A map of the large day-night temperature gradient of a super-Earth exoplanet

Abstract: Over the past decade, observations of giant exoplanets (Jupiter-size) have provided key insights into their atmospheres, but the properties of lower-mass exoplanets (sub-Neptune) remain largely unconstrained because of the challenges of observing small planets. Numerous efforts to observe the spectra of super-Earths (exoplanets with masses of one to ten times that of Earth) have so far revealed only featureless spectra. Here we report a longitudinal thermal brightness map of the nearby transiting super-Earth 55 Cancri e revealing highly asymmetric dayside thermal emission and a strong day-night temperature contrast. Dedicated space-based monitoring of the planet in the infrared revealed a modulation of the thermal flux as 55 Cancri e revolves around its star in a tidally locked configuration.
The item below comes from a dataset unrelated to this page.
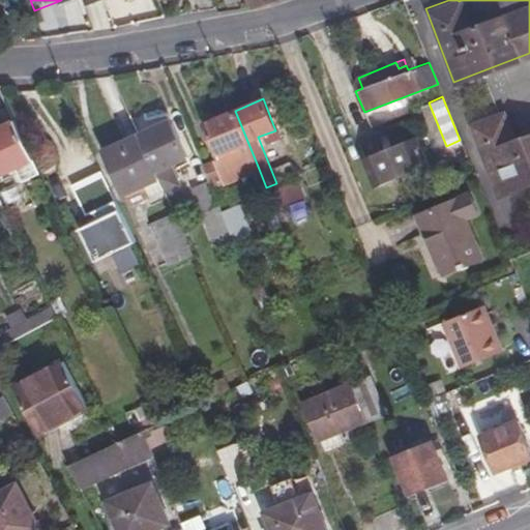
[(259,169),(235,111),(200,124),(214,159),(224,183),(259,169)]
These observations reveal a hot spot that is located 41 +- 12 degrees east of the substellar point (the point at which incident light from the star is perpendicular to the surface of the planet). From the orbital phase curve, we also constrain the nightside brightness temperature of the planet to 1380 +- 400 kelvin and the temperature of the warmest hemisphere (centred on the hot spot) to be about 1300 kelvin hotter (2700 +- 270 kelvin) at a wavelength of 4.5 microns, which indicates inefficient heat redistribution from the dayside to the nightside. Our observations are consistent with either an optically thick atmosphere with heat recirculation confined to the planetary dayside, or a planet devoid of atmosphere with low-viscosity magma flows at the surface.

A Map of the Large Day-Night Temperature Gradient of a Super-Earth Exoplanet

The study presented investigates the thermal dynamics of the super-Earth exoplanet 55 Cancri e, providing significant insights into its atmospheric and surface properties. Utilizing data from the Spitzer Space Telescope's Infrared Array Camera, the researchers conducted a detailed analysis of the thermal phase curve of this exoplanet. Observations reveal a notable asymmetry in the thermal emission between its day and night sides, indicative of a substantial temperature gradient.

Central to this research is the identification of a hot spot located 41 ± 12 degrees east of the substellar point. This spatial thermal asymmetry was discerned from continuous monitoring of the planet, which showed variations in thermal flux consistent with the planet’s tidally locked orbit around its host star. The day side of 55 Cancri e exhibits a hemispherically averaged temperature of 2697 K (+268, -275 K), while the night side maintains a much lower brightness temperature, estimated at 1376 K (+344, -451 K). This stark contrast suggests a deficiency in effective heat redistribution across the planet’s surface.

The implications of these findings are manifold, supporting two primary hypotheses regarding the nature of 55 Cancri e. Firstly, the possibility of an optically thick atmosphere with limited heat circulation localized to the day side is proposed. However, given the exoplanet’s high density and lack of hydrogen spectral lines, the presence of a significant gaseous atmosphere is deemed unlikely. The second hypothesis considers the absence of a substantial atmosphere, with the observed temperature gradient arising instead from low-viscosity magma flows on the surface, potentially contributing to the offset hot spot.

Additional analyses attempted to attribute the thermal phase variations to stellar or orbital mechanics, including ellipsoidal effects and magnetic interactions, but these were dismissed based on their periodicity and amplitude constraints. The research further postulates that atmospheric escape driven by stellar irradiation has likely stripped significant atmospheric components, constraining any potential atmospheric pressure to over 31 kbar to have survived over the stellar lifetime.

This study provides a framework for understanding energy redistribution on super-Earth exoplanets, offering tools and methodologies that can be applied to similar bodies. Future research into the material composition and surface dynamics of 55 Cancri e will benefit from these findings, potentially utilizing infrared spectroscopy in conjunction with these thermal dynamics to further decode the planet's atmospheric and geological properties. The methodology also sets a precedent for further exploration of similar exoplanets in tight orbits, which commonly experience extreme star-driven environments.